Abstract
Purpose :
Conventional deep learning (DL) classification methods often exhibit over-confidence and lack robustness when faced with a shift in data distribution, leading to challenges in out-of-distribution (OOD) scenarios. This study introduces an approach that identifies OOD samples through uncertainty quantification, specifically tailored for reliable glaucoma prediction.
Methods :
We present an Out-of-Distribution (OOD) detection method designed to identify unreliable predictions in unseen samples while simultaneously classifying images as glaucoma or non-glaucoma. Our proposed Uncertainty Learning model, named the Dirichlet model, integrates a multi-layer perceptron onto a conventional CNN feature extractor. We compare the OOD detection performance of our Dirichlet model to a baseline CNN model, referred to as the softmax model. Training on 712 fundus images from the Illinois Eye and Ear Infirmary (355 glaucoma, 357 non-glaucoma), we evaluate OOD detection and glaucoma classification on public REFUGE and LAG fundus datasets and two non-medical public CIFAR-10 and Fashion-MNIST datasets.
Results :
The Dirichlet model consistently outperforms the softmax model in OOD detection, demonstrating improvement ranging from 2% to 19% across various datasets.
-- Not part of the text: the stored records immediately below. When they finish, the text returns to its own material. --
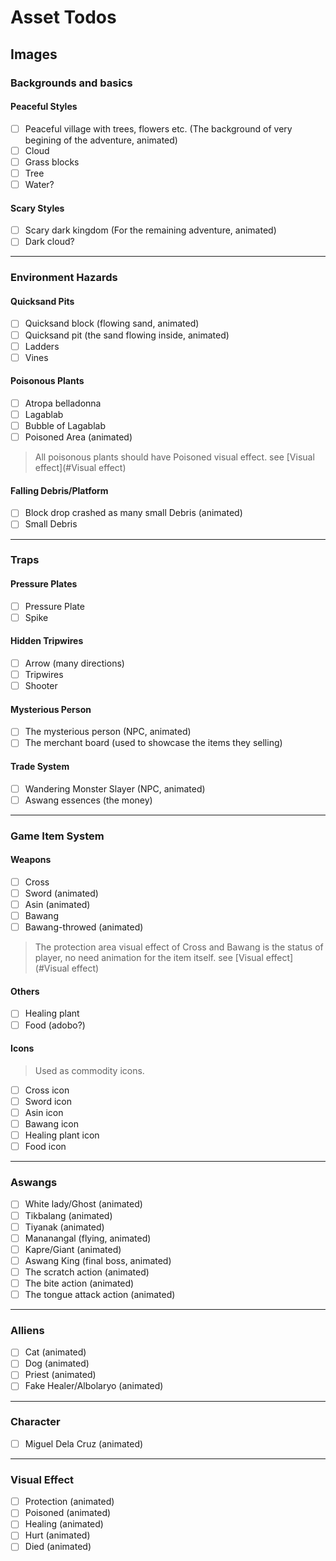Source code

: # Asset Todos

## Images

### Backgrounds and basics

#### Peaceful Styles

- [ ] Peaceful village with trees, flowers etc. (The background of very begining of the adventure, animated)
- [ ] Cloud
- [ ] Grass blocks
- [ ] Tree
- [ ] Water?

#### Scary Styles

- [ ] Scary dark kingdom (For the remaining adventure, animated)
- [ ] Dark cloud?

-----

### Environment Hazards

#### Quicksand Pits

- [ ] Quicksand block (flowing sand, animated)
- [ ] Quicksand pit (the sand flowing inside, animated)
- [ ] Ladders
- [ ] Vines

#### Poisonous Plants

- [ ] Atropa belladonna
- [ ] Lagablab
- [ ] Bubble of Lagablab
- [ ] Poisoned Area (animated)

> All poisonous plants should have Poisoned visual effect. see [Visual effect](#Visual effect)

#### Falling Debris/Platform

- [ ] Block drop crashed as many small Debris (animated)
- [ ] Small Debris

----

### Traps

#### Pressure Plates

- [ ] Pressure Plate
- [ ] Spike

#### Hidden Tripwires

- [ ] Arrow (many directions)
- [ ] Tripwires
- [ ] Shooter

#### Mysterious Person

- [ ] The mysterious person (NPC, animated)
- [ ] The merchant board (used to showcase the items they selling)

#### Trade System

- [ ] Wandering Monster Slayer (NPC, animated)
- [ ] Aswang essences (the money)

----

### Game Item System

#### Weapons

- [ ] Cross
- [ ] Sword (animated)
- [ ] Asin (animated)
- [ ] Bawang
- [ ] Bawang-throwed (animated)

> The protection area visual effect of Cross and Bawang is the status of player, no need animation for the item itself. see [Visual effect](#Visual effect)

#### Others

- [ ] Healing plant
- [ ] Food (adobo?)

#### Icons

> Used as commodity icons.

- [ ] Cross icon
- [ ] Sword icon
- [ ] Asin icon
- [ ] Bawang icon
- [ ] Healing plant icon
- [ ] Food icon

----

### Aswangs

- [ ] White lady/Ghost (animated)
- [ ] Tikbalang (animated)
- [ ] Tiyanak (animated)
- [ ] Mananangal (flying, animated)
- [ ] Kapre/Giant (animated)
- [ ] Aswang King (final boss, animated)
- [ ] The scratch action (animated)
- [ ] The bite action (animated)
- [ ] The tongue attack action (animated)

----

### Alliens

- [ ] Cat (animated)
- [ ] Dog (animated)
- [ ] Priest (animated)
- [ ] Fake Healer/Albolaryo (animated)

----

### Character

- [ ] Miguel Dela Cruz (animated)

----

### Visual Effect

- [ ] Protection (animated)
- [ ] Poisoned (animated)
- [ ] Healing  (animated)
- [ ] Hurt (animated)
- [ ] Died (animated)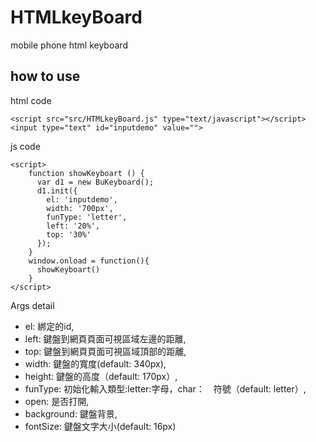 # HTMLkeyBoard
mobile phone html keyboard

## how to use

html code

    <script src="src/HTMLkeyBoard.js" type="text/javascript"></script>
    <input type="text" id="inputdemo" value="">
    
js code

    <script>
        function showKeyboart () {
          var d1 = new BuKeyboard();
          d1.init({
            el: 'inputdemo',
            width: '700px',
            funType: 'letter',
            left: '20%',
            top: '30%'
          });
        }
        window.onload = function(){
          showKeyboart()
        }
    </script>

Args detail
* el: 綁定的id,
* left: 鍵盤到網頁頁面可視區域左邊的距離,
* top: 鍵盤到網頁頁面可視區域頂部的距離,
* width: 鍵盤的寬度(default: 340px),
* height: 鍵盤的高度（default: 170px）,　
* funType: 初始化輸入類型:letter:字母，char：　符號（default: letter）,
* open: 是否打開,
* background: 鍵盤背景,
* fontSize: 鍵盤文字大小(default: 16px)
Table 1 illustrates that the Dirichlet model achieves 64.4% and 60.0% AUC for detecting REFUGE and LAG fundus images as OOD, along with strong performance (95.3% and 98.0% AUC) in detecting CIFAR-10 and Fashion-MNIST non-fundus datasets as OOD. The Dirichlet model maintains competitive glaucoma classification performance compared to the softmax model, with AUC values [95% confidence intervals] of 91.2% [90.7%, 91.9%] and 86.7% [86.6%, 86.7%] on REFUGE and LAG datasets, respectively. The softmax model achieves AUC values of 89.9% [89.4%, 90.7%] and 86.1% [86.0%, 86.2%] on the corresponding datasets.
Conclusions :
The study demonstrates the effectiveness of our proposed uncertainty aware Dirichlet model in OOD detection and glaucoma classification tasks across diverse domains, extending its utility beyond the initial training dataset. Furthermore, the incorporation of uncertainty scores in our model alerts users to instances where the model lacks sufficient information for a confident decision.
This abstract was presented at the 2024 ARVO Annual Meeting, held in Seattle, WA, May 5-9, 2024.